» **Requirement**
From the entries, return every line where the string "CROSS" shows up.

» **Exercise materials**
((
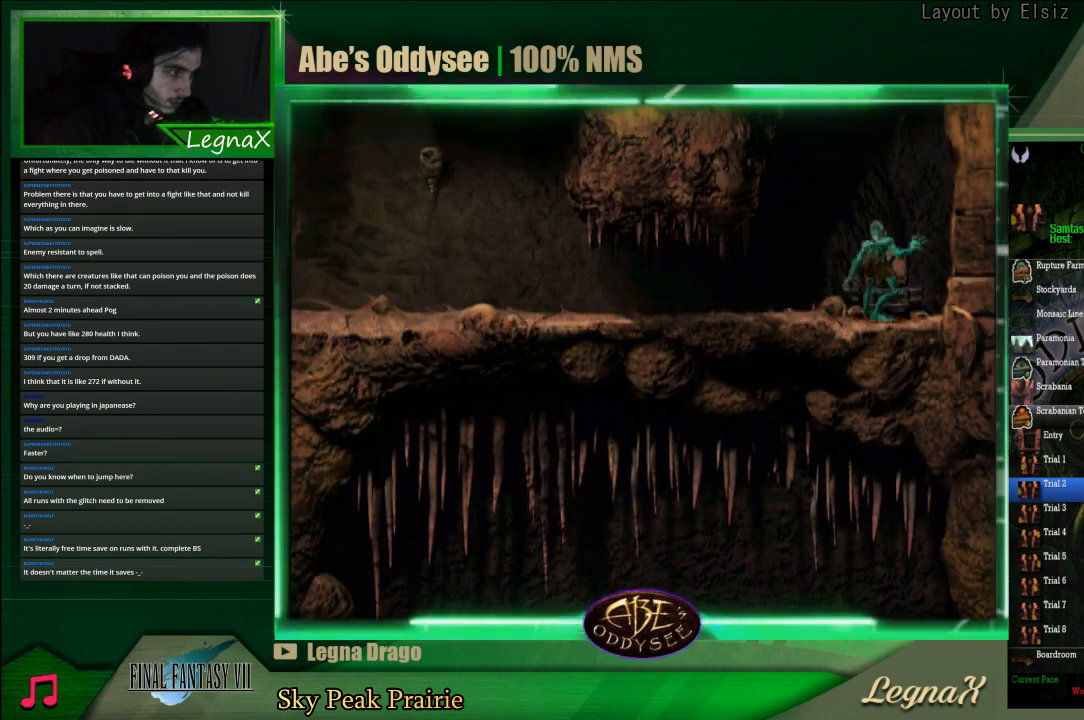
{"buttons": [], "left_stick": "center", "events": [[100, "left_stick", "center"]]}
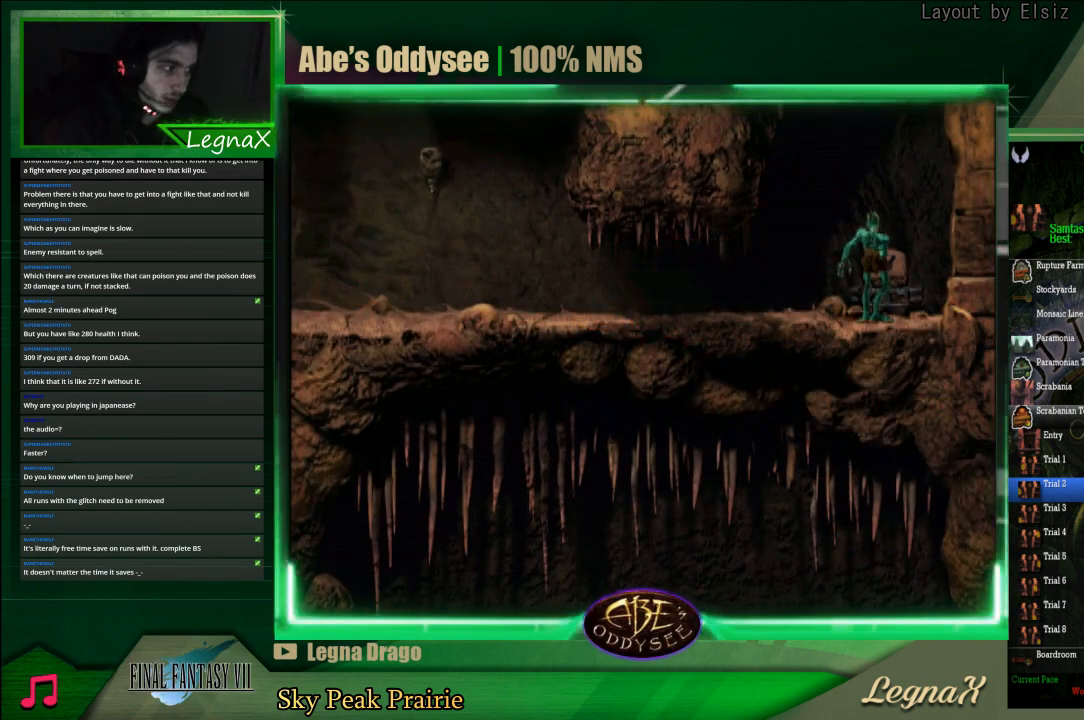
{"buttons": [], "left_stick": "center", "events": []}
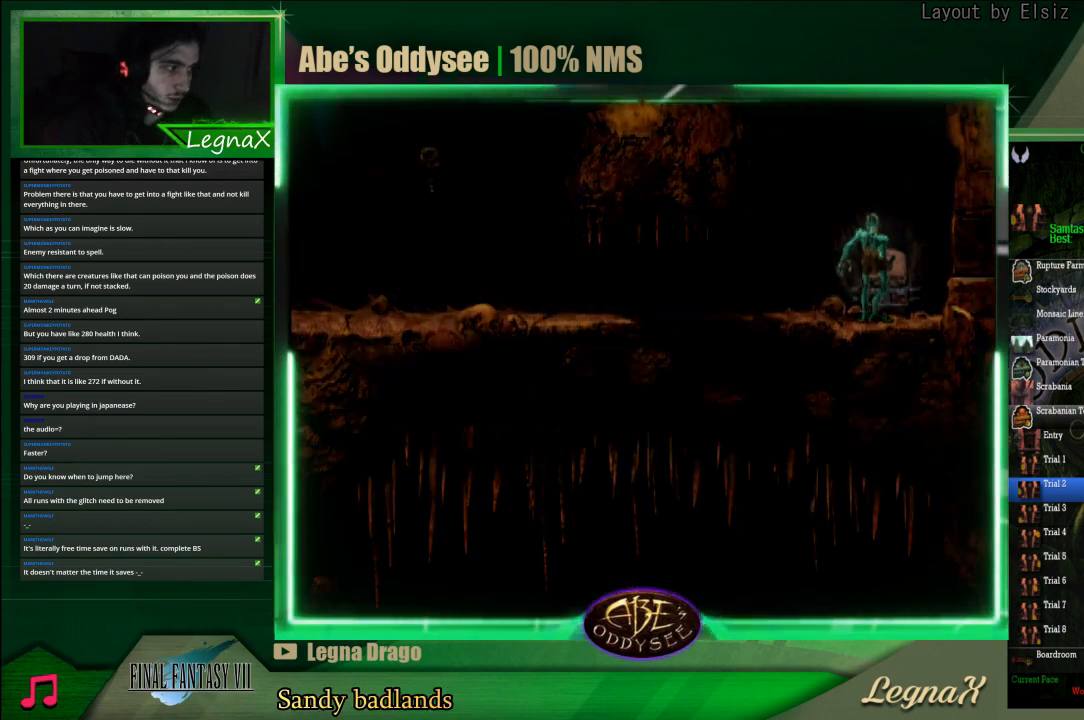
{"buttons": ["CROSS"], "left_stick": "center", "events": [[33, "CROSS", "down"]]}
))
((
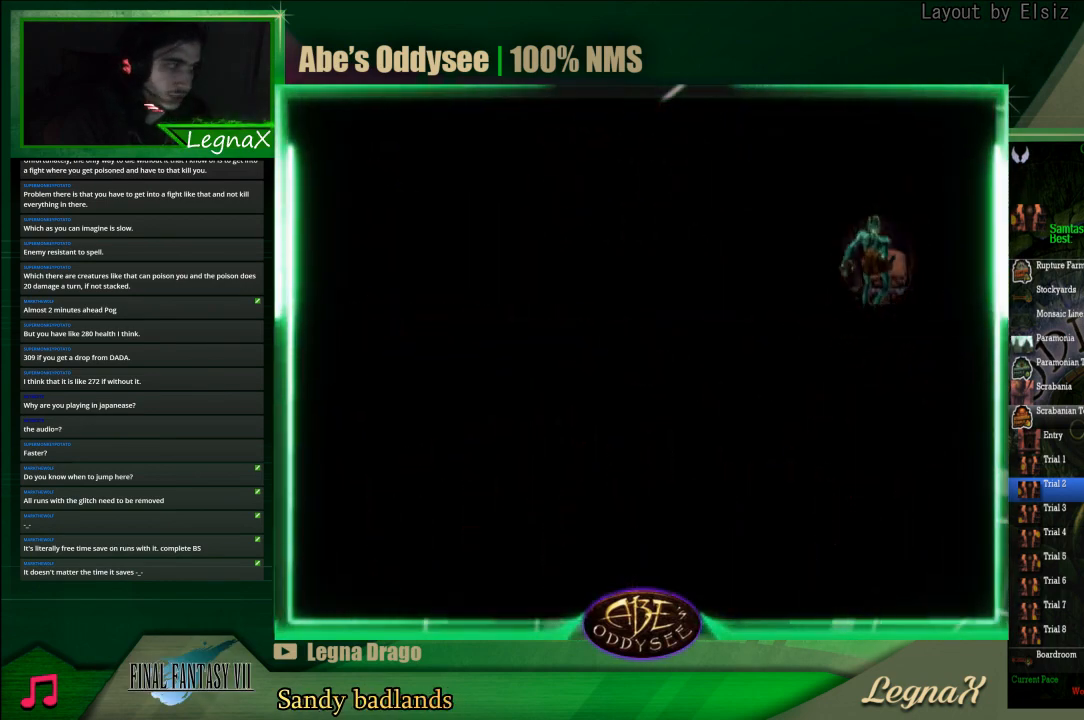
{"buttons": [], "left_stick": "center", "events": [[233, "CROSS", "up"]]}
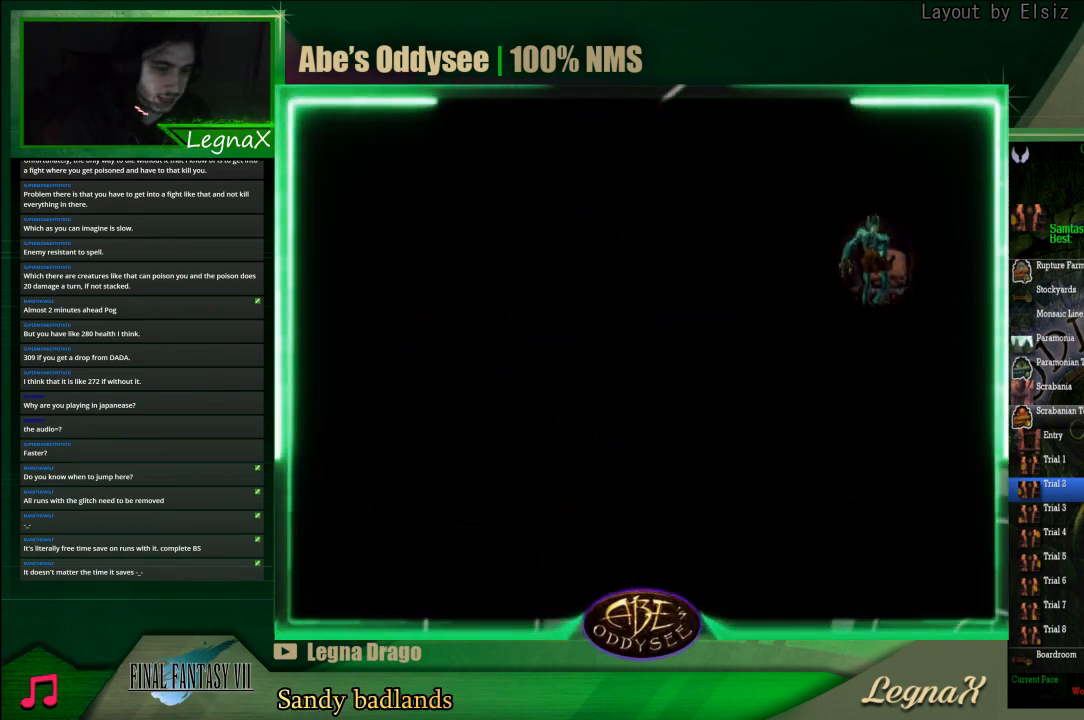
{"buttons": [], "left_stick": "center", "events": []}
))
((
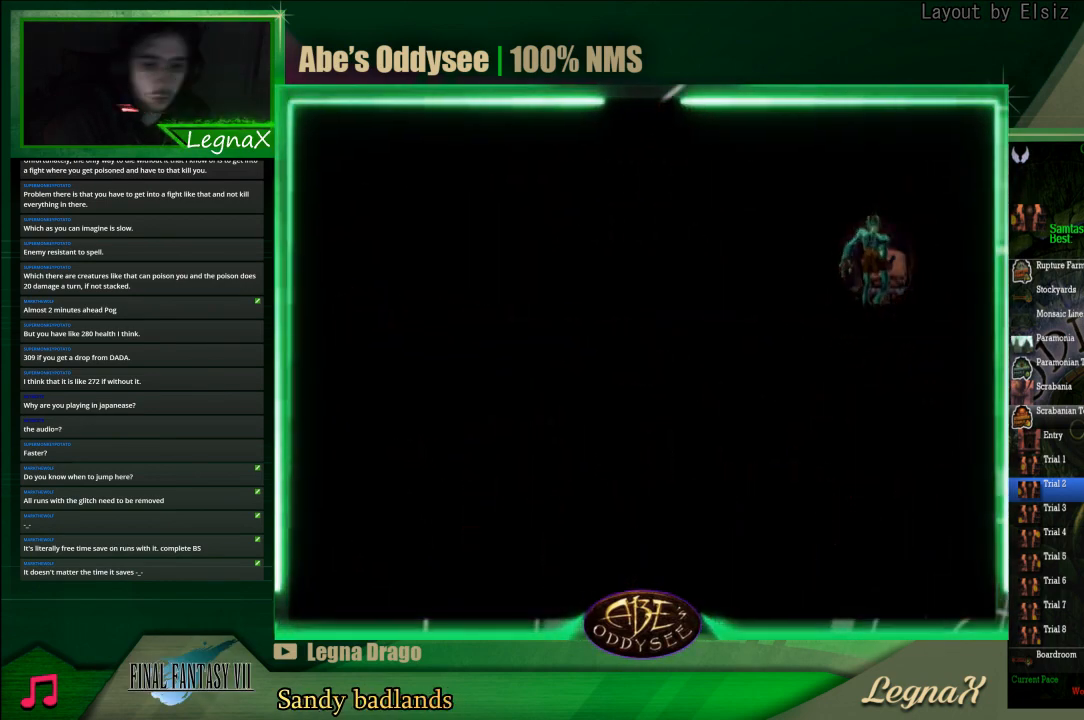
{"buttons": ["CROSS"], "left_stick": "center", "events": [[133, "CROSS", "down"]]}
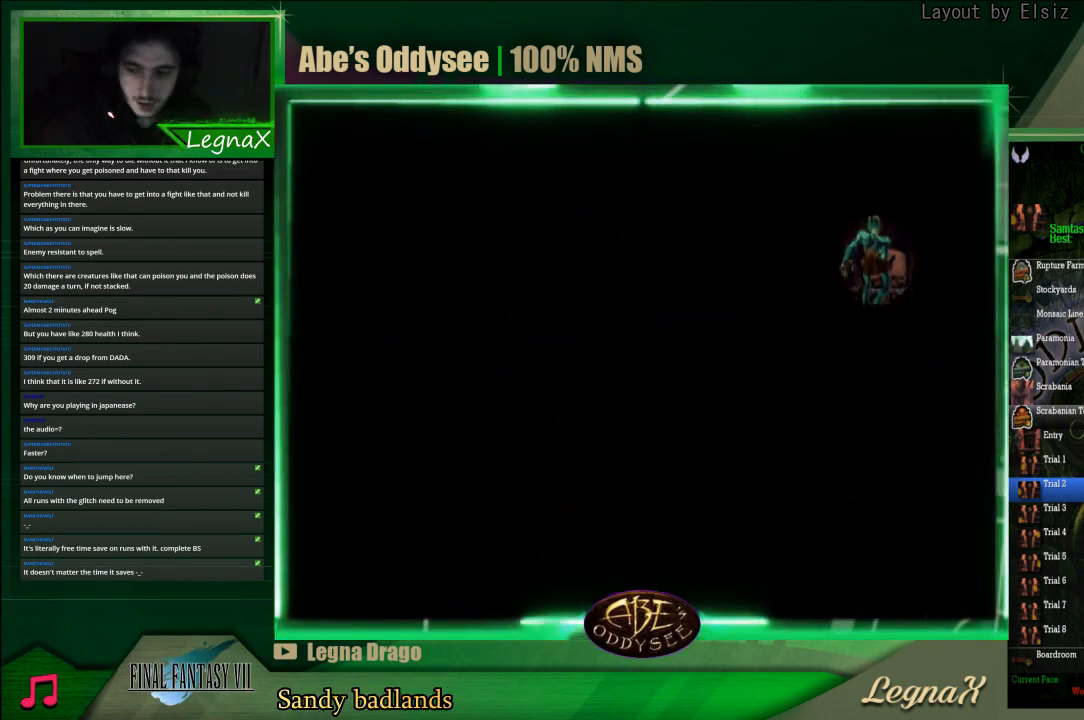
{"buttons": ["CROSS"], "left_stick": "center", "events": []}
))
» **Response for this exercise**
{"buttons": ["CROSS"], "left_stick": "center", "events": [[33, "CROSS", "down"]]}
{"buttons": [], "left_stick": "center", "events": [[233, "CROSS", "up"]]}
{"buttons": ["CROSS"], "left_stick": "center", "events": [[133, "CROSS", "down"]]}
{"buttons": ["CROSS"], "left_stick": "center", "events": []}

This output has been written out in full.